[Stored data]

● ● ●

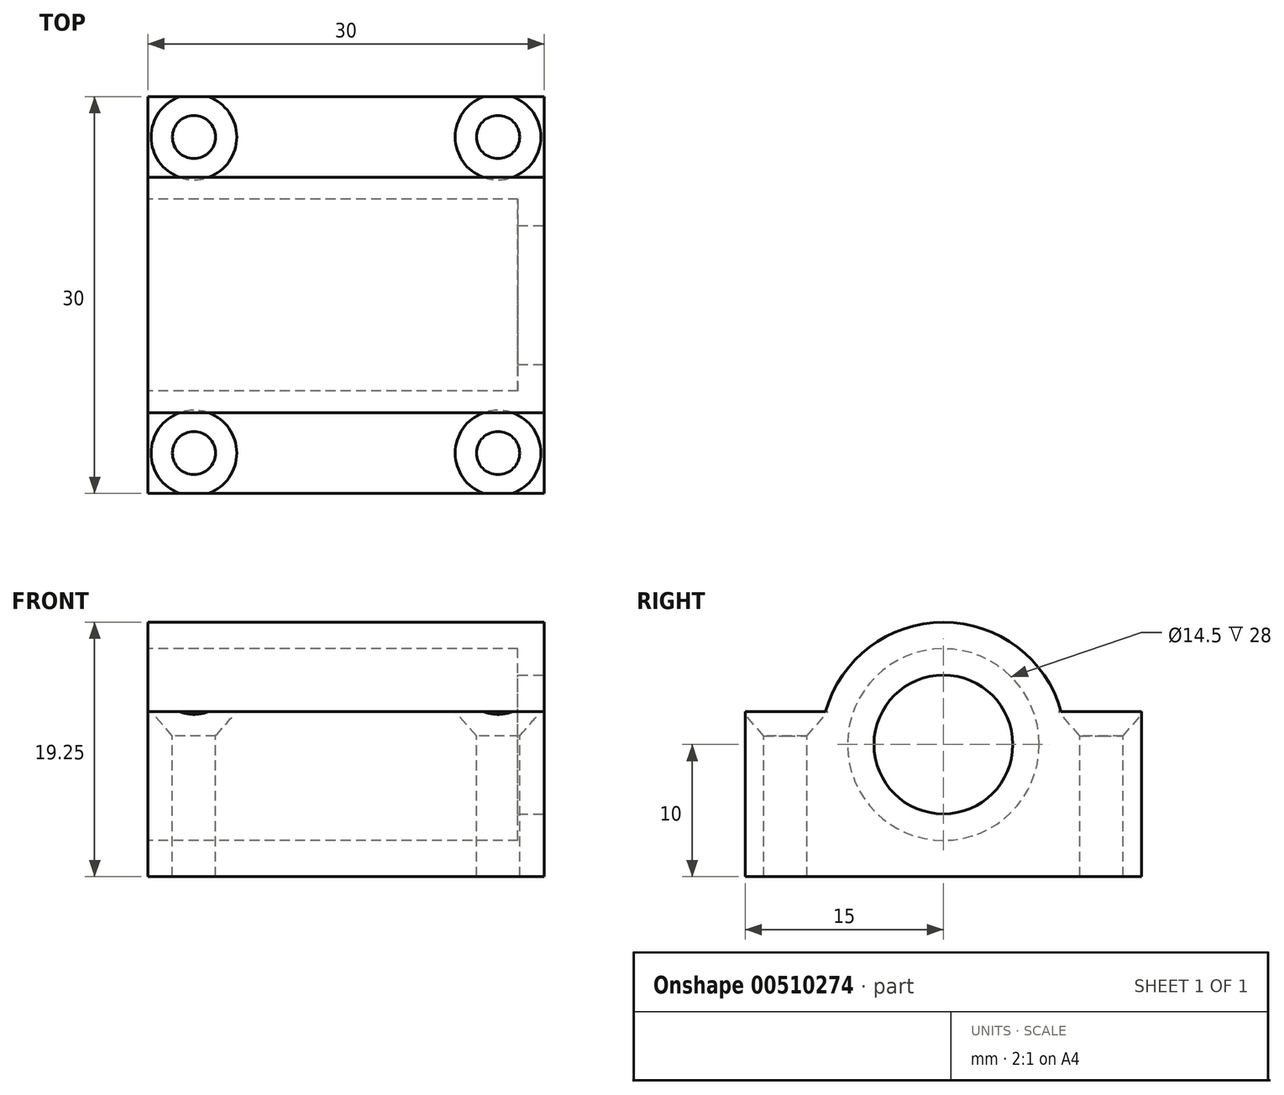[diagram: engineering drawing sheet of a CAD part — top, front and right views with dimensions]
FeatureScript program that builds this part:
annotation { "Feature Type Name" : "Feature", "Feature Type Description" : "" }
export const myFeature = defineFeature(function(context is Context, id is Id, definition is map)
    precondition{}
    {
        {
            var Q0;
            Q0=qCreatedBy(makeId("Right.planeOp"),FACE);
            var sketch = newSketch(context, id + "F0", { "sketchPlane" : qUnion([Q0])});
            skLineSegment(sketch, "E0.top", {"start": v(15, -10) * mm, "end": v(-15, -10) * mm});
            skLineSegment(sketch, "E0.left", {"start": v(15, 2.5) * mm, "end": v(15, -10) * mm});
            skLineSegment(sketch, "E0.right", {"start": v(-15, 2.5) * mm, "end": v(-15, -10) * mm});
            skPoint(sketch, "E0.middle", {"position": v(0, 0) * mm});
            skCircle(sketch, "E1", {"center": v(0, 0) * mm, "radius": 7.25 * mm});
            skLineSegment(sketch, "E2", {"start": v(15, 0) * mm, "end": v(7.25, 0) * mm});
            skLineSegment(sketch, "E3", {"start": v(-15, 0) * mm, "end": v(-7.25, 0) * mm});
            skLineSegment(sketch, "E4", {"start": v(-15, 2.5) * mm, "end": v(-8.9, 2.5) * mm});
            skLineSegment(sketch, "E5", {"start": v(0, 0) * mm, "end": v(0, 20.89) * mm, "construction": true});
            skLineSegment(sketch, "E6.MirrorCS", {"start": v(15, 2.5) * mm, "end": v(8.9, 2.5) * mm});
            skArc(sketch, "E7.trimOffspring", {"start": v(8.9, 2.5) * mm, "mid": v(0, 9.25) * mm, "end": v(-8.9, 2.5) * mm});
            skLineSegment(sketch, "E8", {"start": v(0, 0) * mm, "end": v(0, -10) * mm, "construction": true});
            skLineSegment(sketch, "E9", {"start": v(-7.25, 0) * mm, "end": v(7.25, 0) * mm, "construction": true});
            skSolve(sketch);
        }
        {
            var Q0;
            {var subQ4=sQuery(id+"F0.wireOp",EDGE,"E0.top");Q0=makeQuery(id+"F0.imprint","IMPRINT",FACE,{"disambiguationData":[TD([[makeQuery(id+"F0.imprint","IMPRINT",EDGE,{"derivedFrom":subQ4}),-1.0]])]});}
            extrude(context, id + "F1", {"entities" : qUnion([Q0]), "endBound" : BoundingType.SYMMETRIC, "depth" : 30 * mm, "offsetDistance" : 25 * mm});
        }
        {
            var Q0;
            {var subQ0=sQuery(id+"F0.wireOp",EDGE,"E2");Q0=makeQuery(id+"F0.imprint","IMPRINT",FACE,{"disambiguationData":[TD([[makeQuery(id+"F0.imprint","IMPRINT",EDGE,{"derivedFrom":subQ0}),-1.0]])]});}
            extrude(context, id + "F2", {"entities" : qUnion([Q0]), "endBound" : BoundingType.SYMMETRIC, "depth" : 30 * mm, "offsetDistance" : 25 * mm});
        }
        {
            var Q0;
            Q0=makeQuery(id+"F1.opExtrude","CAP_FACE",FACE,{"disambiguationData":[OSD([sQuery(id+"F0.wireOp",EDGE,"E0.top"),sQuery(id+"F0.wireOp",EDGE,"E0.left"),sQuery(id+"F0.wireOp",EDGE,"E0.right"),sQuery(id+"F0.wireOp",EDGE,"E1"),sQuery(id+"F0.wireOp",EDGE,"E2"),sQuery(id+"F0.wireOp",EDGE,"E3")])],"isStart":false});
            var sketch = newSketch(context, id + "F3", { "sketchPlane" : qUnion([Q0])});
            skCircle(sketch, "E10.0", {"center": v(0, 0) * mm, "radius": 7.25 * mm});
            skCircle(sketch, "E11.0", {"center": v(0, 0) * mm, "radius": 5.25 * mm});
            skLineSegment(sketch, "E12", {"start": v(-7.25, 0) * mm, "end": v(-5.25, 0) * mm});
            skLineSegment(sketch, "E13.MirrorCS", {"start": v(7.25, 0) * mm, "end": v(5.25, 0) * mm});
            skSolve(sketch);
        }
        {
            var Q0;
            {var subQ2=sQuery(id+"F3.wireOp",EDGE,"E12");Q0=makeQuery(id+"F3.imprint","IMPRINT",FACE,{"disambiguationData":[TD([[makeQuery(id+"F3.imprint","IMPRINT",EDGE,{"derivedFrom":subQ2}),1.0]])]});}
            extrude(context, id + "F4", {"entities" : qUnion([Q0]), "operationType" : NewBodyOperationType.ADD, "oppositeDirection" : true, "depth" : 2 * mm, "offsetDistance" : 25 * mm});
        }
        {
            var Q0;
            {var subQ2=sQuery(id+"F3.wireOp",EDGE,"E12");Q0=makeQuery(id+"F3.imprint","IMPRINT",FACE,{"disambiguationData":[TD([[makeQuery(id+"F3.imprint","IMPRINT",EDGE,{"derivedFrom":subQ2}),-1.0]])]});}
            extrude(context, id + "F5", {"entities" : qUnion([Q0]), "operationType" : NewBodyOperationType.ADD, "oppositeDirection" : true, "depth" : 2 * mm, "offsetDistance" : 25 * mm});
        }
        {
            var Q0;
            Q0=makeQuery(id+"F2.opExtrude","SWEPT_FACE",FACE,{"disambiguationData":[OSD([sQuery(id+"F0.wireOp",EDGE,"E6.MirrorCS")])]});
            var sketch = newSketch(context, id + "F6", { "sketchPlane" : qUnion([Q0])});
            skLineSegment(sketch, "E14", {"start": v(-15, 11.95) * mm, "end": v(15, 11.95) * mm, "construction": true});
            skLineSegment(sketch, "E15", {"start": v(0, 0) * mm, "end": v(14.83, 0) * mm, "construction": true});
            skLineSegment(sketch, "E16", {"start": v(11.5, 15) * mm, "end": v(11.5, 0) * mm, "construction": true});
            skLineSegment(sketch, "E17", {"start": v(0, 0) * mm, "end": v(0, 15) * mm, "construction": true});
            skPoint(sketch, "E18", {"position": v(11.5, 11.95) * mm});
            skPoint(sketch, "E19.MirrorP", {"position": v(-11.5, 11.95) * mm});
            skPoint(sketch, "E20.MirrorP", {"position": v(11.5, -11.95) * mm});
            skPoint(sketch, "E21.MirrorP", {"position": v(-11.5, -11.95) * mm});
            skSolve(sketch);
        }
        {
            var Q0;
            Q0=sQuery(id+"F6.wireOp",VERTEX,"E19.MirrorP");
            var Q1;
            Q1=sQuery(id+"F6.wireOp",VERTEX,"E18");
            var Q2;
            Q2=sQuery(id+"F6.wireOp",VERTEX,"E20.MirrorP");
            var Q3;
            Q3=sQuery(id+"F6.wireOp",VERTEX,"E21.MirrorP");
            var Q4;
            Q4=makeQuery(id+"F2.opExtrude","SWEPT_BODY",BODY,{"disambiguationData":[OSD([sQuery(id+"F0.wireOp",EDGE,"E0.left"),sQuery(id+"F0.wireOp",EDGE,"E0.right"),sQuery(id+"F0.wireOp",EDGE,"E1"),sQuery(id+"F0.wireOp",EDGE,"E2"),sQuery(id+"F0.wireOp",EDGE,"E3"),sQuery(id+"F0.wireOp",EDGE,"E4"),sQuery(id+"F0.wireOp",EDGE,"E6.MirrorCS"),sQuery(id+"F0.wireOp",EDGE,"E7.trimOffspring")])]});
            var Q5;
            Q5=makeQuery(id+"F1.opExtrude","SWEPT_BODY",BODY,{"disambiguationData":[OSD([sQuery(id+"F0.wireOp",EDGE,"E0.top"),sQuery(id+"F0.wireOp",EDGE,"E0.left"),sQuery(id+"F0.wireOp",EDGE,"E0.right"),sQuery(id+"F0.wireOp",EDGE,"E1"),sQuery(id+"F0.wireOp",EDGE,"E2"),sQuery(id+"F0.wireOp",EDGE,"E3")])]});
            hole(context, id + "F7", {"style" : HoleStyle.C_SINK, "endStyle" : HoleEndStyle.THROUGH, "standardTappedOrClearance" : lookupTablePath({ "standard" : "ANSI", "fit" : "Normal (ASME)", "size" : "#4", "type" : "Clearance" }), "standardBlindInLast" : lookupTablePath({ "fit" : "Free", "standard" : "ANSI", "size" : "#4", "type" : "Clearance" }), "holeDiameter" : 3.26 * mm, "cSinkDiameter" : 6.48 * mm, "cSinkAngle" : 82 * degree, "isTappedThrough" : true, "tappedDepth" : 12 * mm, "tapClearance" : 3, "locations" : qUnion([Q0, Q1, Q2, Q3]), "scope" : qUnion([Q4, Q5])});
        }
    });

● ● ●

● **To be done**
Gather every line of the records above that contains the string "center". Match case exactly.

● **Full answer**
            skCircle(sketch, "E1", {"center": v(0, 0) * mm, "radius": 7.25 * mm});
            skCircle(sketch, "E10.0", {"center": v(0, 0) * mm, "radius": 7.25 * mm});
            skCircle(sketch, "E11.0", {"center": v(0, 0) * mm, "radius": 5.25 * mm});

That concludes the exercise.